Dataset entries
^^^^^^^^

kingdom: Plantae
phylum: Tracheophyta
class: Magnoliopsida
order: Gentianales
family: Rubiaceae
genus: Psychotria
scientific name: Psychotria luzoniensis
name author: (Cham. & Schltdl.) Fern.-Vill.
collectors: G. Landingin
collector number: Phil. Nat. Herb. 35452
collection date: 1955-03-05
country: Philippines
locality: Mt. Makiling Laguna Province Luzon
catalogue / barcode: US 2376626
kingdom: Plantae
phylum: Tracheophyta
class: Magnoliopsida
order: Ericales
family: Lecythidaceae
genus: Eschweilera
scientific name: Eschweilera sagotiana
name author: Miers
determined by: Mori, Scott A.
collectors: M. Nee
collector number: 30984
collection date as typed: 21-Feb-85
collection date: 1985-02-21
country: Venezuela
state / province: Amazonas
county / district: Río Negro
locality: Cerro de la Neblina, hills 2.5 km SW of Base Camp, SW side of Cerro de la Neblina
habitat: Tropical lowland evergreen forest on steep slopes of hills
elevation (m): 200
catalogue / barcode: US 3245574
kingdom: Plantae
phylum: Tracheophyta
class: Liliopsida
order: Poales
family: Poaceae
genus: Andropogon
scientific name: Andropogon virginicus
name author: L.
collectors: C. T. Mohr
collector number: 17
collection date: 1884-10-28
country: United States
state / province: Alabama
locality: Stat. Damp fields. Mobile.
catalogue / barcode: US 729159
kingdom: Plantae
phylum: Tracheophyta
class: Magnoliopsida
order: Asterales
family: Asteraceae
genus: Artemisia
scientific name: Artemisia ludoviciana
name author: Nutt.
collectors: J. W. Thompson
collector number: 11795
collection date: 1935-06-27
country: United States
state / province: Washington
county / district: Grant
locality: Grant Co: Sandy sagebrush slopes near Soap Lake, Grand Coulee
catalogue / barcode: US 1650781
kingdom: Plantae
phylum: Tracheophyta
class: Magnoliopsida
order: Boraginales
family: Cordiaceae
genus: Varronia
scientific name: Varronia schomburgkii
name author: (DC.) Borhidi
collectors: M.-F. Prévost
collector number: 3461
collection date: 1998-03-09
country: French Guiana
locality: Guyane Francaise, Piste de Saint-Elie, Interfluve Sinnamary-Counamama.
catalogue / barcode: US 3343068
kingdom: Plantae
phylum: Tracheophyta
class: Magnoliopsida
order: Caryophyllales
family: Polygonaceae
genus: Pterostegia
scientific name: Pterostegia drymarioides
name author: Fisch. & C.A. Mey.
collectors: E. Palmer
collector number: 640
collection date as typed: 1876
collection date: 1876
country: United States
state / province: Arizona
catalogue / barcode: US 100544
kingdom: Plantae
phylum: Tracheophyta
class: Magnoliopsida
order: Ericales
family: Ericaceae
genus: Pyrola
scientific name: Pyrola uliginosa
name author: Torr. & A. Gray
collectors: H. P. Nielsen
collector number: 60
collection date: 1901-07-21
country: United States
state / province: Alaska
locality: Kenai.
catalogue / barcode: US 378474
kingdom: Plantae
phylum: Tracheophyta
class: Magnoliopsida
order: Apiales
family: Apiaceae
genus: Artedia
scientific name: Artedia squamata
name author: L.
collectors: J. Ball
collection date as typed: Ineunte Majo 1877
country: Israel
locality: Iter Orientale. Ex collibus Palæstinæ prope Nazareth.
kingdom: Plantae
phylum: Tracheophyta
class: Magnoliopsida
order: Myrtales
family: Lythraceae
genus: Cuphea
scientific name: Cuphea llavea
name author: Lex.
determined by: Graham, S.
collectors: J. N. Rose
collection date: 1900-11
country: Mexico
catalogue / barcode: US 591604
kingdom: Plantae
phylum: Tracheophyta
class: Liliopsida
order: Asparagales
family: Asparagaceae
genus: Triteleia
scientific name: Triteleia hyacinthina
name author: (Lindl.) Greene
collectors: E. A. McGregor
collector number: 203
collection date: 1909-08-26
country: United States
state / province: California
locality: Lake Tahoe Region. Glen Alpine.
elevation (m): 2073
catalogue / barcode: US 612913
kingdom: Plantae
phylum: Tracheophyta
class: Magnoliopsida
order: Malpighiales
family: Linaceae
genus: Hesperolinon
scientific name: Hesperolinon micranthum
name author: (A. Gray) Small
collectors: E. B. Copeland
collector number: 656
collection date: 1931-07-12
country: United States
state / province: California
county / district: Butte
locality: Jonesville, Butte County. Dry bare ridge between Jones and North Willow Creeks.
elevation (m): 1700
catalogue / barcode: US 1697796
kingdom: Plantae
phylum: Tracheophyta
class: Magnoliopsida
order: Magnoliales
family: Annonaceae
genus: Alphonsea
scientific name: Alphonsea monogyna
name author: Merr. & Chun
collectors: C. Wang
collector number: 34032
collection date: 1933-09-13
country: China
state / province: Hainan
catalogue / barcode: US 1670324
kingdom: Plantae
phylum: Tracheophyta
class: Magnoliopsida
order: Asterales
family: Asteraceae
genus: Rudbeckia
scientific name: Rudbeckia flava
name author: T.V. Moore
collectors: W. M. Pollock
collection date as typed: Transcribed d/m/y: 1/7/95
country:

^^^^^^^^

## Required task
Render every line of the material above as a Markdown table with the columns "Row" and "Line", numbering the rows in order and omitting blank lines.

## Written answer
| Row | Line |
|---|---|
| 1 | kingdom: Plantae |
| 2 | phylum: Tracheophyta |
| 3 | class: Magnoliopsida |
| 4 | order: Gentianales |
| 5 | family: Rubiaceae |
| 6 | genus: Psychotria |
| 7 | scientific name: Psychotria luzoniensis |
| 8 | name author: (Cham. & Schltdl.) Fern.-Vill. |
| 9 | collectors: G. Landingin |
| 10 | collector number: Phil. Nat. Herb. 35452 |
| 11 | collection date: 1955-03-05 |
| 12 | country: Philippines |
| 13 | locality: Mt. Makiling Laguna Province Luzon |
| 14 | catalogue / barcode: US 2376626 |
| 15 | kingdom: Plantae |
| 16 | phylum: Tracheophyta |
| 17 | class: Magnoliopsida |
| 18 | order: Ericales |
| 19 | family: Lecythidaceae |
| 20 | genus: Eschweilera |
| 21 | scientific name: Eschweilera sagotiana |
| 22 | name author: Miers |
| 23 | determined by: Mori, Scott A. |
| 24 | collectors: M. Nee |
| 25 | collector number: 30984 |
| 26 | collection date as typed: 21-Feb-85 |
| 27 | collection date: 1985-02-21 |
| 28 | country: Venezuela |
| 29 | state / province: Amazonas |
| 30 | county / district: Río Negro |
| 31 | locality: Cerro de la Neblina, hills 2.5 km SW of Base Camp, SW side of Cerro de la Neblina |
| 32 | habitat: Tropical lowland evergreen forest on steep slopes of hills |
| 33 | elevation (m): 200 |
| 34 | catalogue / barcode: US 3245574 |
| 35 | kingdom: Plantae |
| 36 | phylum: Tracheophyta |
| 37 | class: Liliopsida |
| 38 | order: Poales |
| 39 | family: Poaceae |
| 40 | genus: Andropogon |
| 41 | scientific name: Andropogon virginicus |
| 42 | name author: L. |
| 43 | collectors: C. T. Mohr |
| 44 | collector number: 17 |
| 45 | collection date: 1884-10-28 |
| 46 | country: United States |
| 47 | state / province: Alabama |
| 48 | locality: Stat. Damp fields. Mobile. |
| 49 | catalogue / barcode: US 729159 |
| 50 | kingdom: Plantae |
| 51 | phylum: Tracheophyta |
| 52 | class: Magnoliopsida |
| 53 | order: Asterales |
| 54 | family: Asteraceae |
| 55 | genus: Artemisia |
| 56 | scientific name: Artemisia ludoviciana |
| 57 | name author: Nutt. |
| 58 | collectors: J. W. Thompson |
| 59 | collector number: 11795 |
| 60 | collection date: 1935-06-27 |
| 61 | country: United States |
| 62 | state / province: Washington |
| 63 | county / district: Grant |
| 64 | locality: Grant Co: Sandy sagebrush slopes near Soap Lake, Grand Coulee |
| 65 | catalogue / barcode: US 1650781 |
| 66 | kingdom: Plantae |
| 67 | phylum: Tracheophyta |
| 68 | class: Magnoliopsida |
| 69 | order: Boraginales |
| 70 | family: Cordiaceae |
| 71 | genus: Varronia |
| 72 | scientific name: Varronia schomburgkii |
| 73 | name author: (DC.) Borhidi |
| 74 | collectors: M.-F. Prévost |
| 75 | collector number: 3461 |
| 76 | collection date: 1998-03-09 |
| 77 | country: French Guiana |
| 78 | locality: Guyane Francaise, Piste de Saint-Elie, Interfluve Sinnamary-Counamama. |
| 79 | catalogue / barcode: US 3343068 |
| 80 | kingdom: Plantae |
| 81 | phylum: Tracheophyta |
| 82 | class: Magnoliopsida |
| 83 | order: Caryophyllales |
| 84 | family: Polygonaceae |
| 85 | genus: Pterostegia |
| 86 | scientific name: Pterostegia drymarioides |
| 87 | name author: Fisch. & C.A. Mey. |
| 88 | collectors: E. Palmer |
| 89 | collector number: 640 |
| 90 | collection date as typed: 1876 |
| 91 | collection date: 1876 |
| 92 | country: United States |
| 93 | state / province: Arizona |
| 94 | catalogue / barcode: US 100544 |
| 95 | kingdom: Plantae |
| 96 | phylum: Tracheophyta |
| 97 | class: Magnoliopsida |
| 98 | order: Ericales |
| 99 | family: Ericaceae |
| 100 | genus: Pyrola |
| 101 | scientific name: Pyrola uliginosa |
| 102 | name author: Torr. & A. Gray |
| 103 | collectors: H. P. Nielsen |
| 104 | collector number: 60 |
| 105 | collection date: 1901-07-21 |
| 106 | country: United States |
| 107 | state / province: Alaska |
| 108 | locality: Kenai. |
| 109 | catalogue / barcode: US 378474 |
| 110 | kingdom: Plantae |
| 111 | phylum: Tracheophyta |
| 112 | class: Magnoliopsida |
| 113 | order: Apiales |
| 114 | family: Apiaceae |
| 115 | genus: Artedia |
| 116 | scientific name: Artedia squamata |
| 117 | name author: L. |
| 118 | collectors: J. Ball |
| 119 | collection date as typed: Ineunte Majo 1877 |
| 120 | country: Israel |
| 121 | locality: Iter Orientale. Ex collibus Palæstinæ prope Nazareth. |
| 122 | kingdom: Plantae |
| 123 | phylum: Tracheophyta |
| 124 | class: Magnoliopsida |
| 125 | order: Myrtales |
| 126 | family: Lythraceae |
| 127 | genus: Cuphea |
| 128 | scientific name: Cuphea llavea |
| 129 | name author: Lex. |
| 130 | determined by: Graham, S. |
| 131 | collectors: J. N. Rose |
| 132 | collection date: 1900-11 |
| 133 | country: Mexico |
| 134 | catalogue / barcode: US 591604 |
| 135 | kingdom: Plantae |
| 136 | phylum: Tracheophyta |
| 137 | class: Liliopsida |
| 138 | order: Asparagales |
| 139 | family: Asparagaceae |
| 140 | genus: Triteleia |
| 141 | scientific name: Triteleia hyacinthina |
| 142 | name author: (Lindl.) Greene |
| 143 | collectors: E. A. McGregor |
| 144 | collector number: 203 |
| 145 | collection date: 1909-08-26 |
| 146 | country: United States |
| 147 | state / province: California |
| 148 | locality: Lake Tahoe Region. Glen Alpine. |
| 149 | elevation (m): 2073 |
| 150 | catalogue / barcode: US 612913 |
| 151 | kingdom: Plantae |
| 152 | phylum: Tracheophyta |
| 153 | class: Magnoliopsida |
| 154 | order: Malpighiales |
| 155 | family: Linaceae |
| 156 | genus: Hesperolinon |
| 157 | scientific name: Hesperolinon micranthum |
| 158 | name author: (A. Gray) Small |
| 159 | collectors: E. B. Copeland |
| 160 | collector number: 656 |
| 161 | collection date: 1931-07-12 |
| 162 | country: United States |
| 163 | state / province: California |
| 164 | county / district: Butte |
| 165 | locality: Jonesville, Butte County. Dry bare ridge between Jones and North Willow Creeks. |
| 166 | elevation (m): 1700 |
| 167 | catalogue / barcode: US 1697796 |
| 168 | kingdom: Plantae |
| 169 | phylum: Tracheophyta |
| 170 | class: Magnoliopsida |
| 171 | order: Magnoliales |
| 172 | family: Annonaceae |
| 173 | genus: Alphonsea |
| 174 | scientific name: Alphonsea monogyna |
| 175 | name author: Merr. & Chun |
| 176 | collectors: C. Wang |
| 177 | collector number: 34032 |
| 178 | collection date: 1933-09-13 |
| 179 | country: China |
| 180 | state / province: Hainan |
| 181 | catalogue / barcode: US 1670324 |
| 182 | kingdom: Plantae |
| 183 | phylum: Tracheophyta |
| 184 | class: Magnoliopsida |
| 185 | order: Asterales |
| 186 | family: Asteraceae |
| 187 | genus: Rudbeckia |
| 188 | scientific name: Rudbeckia flava |
| 189 | name author: T.V. Moore |
| 190 | collectors: W. M. Pollock |
| 191 | collection date as typed: Transcribed d/m/y: 1/7/95 |
| 192 | country: |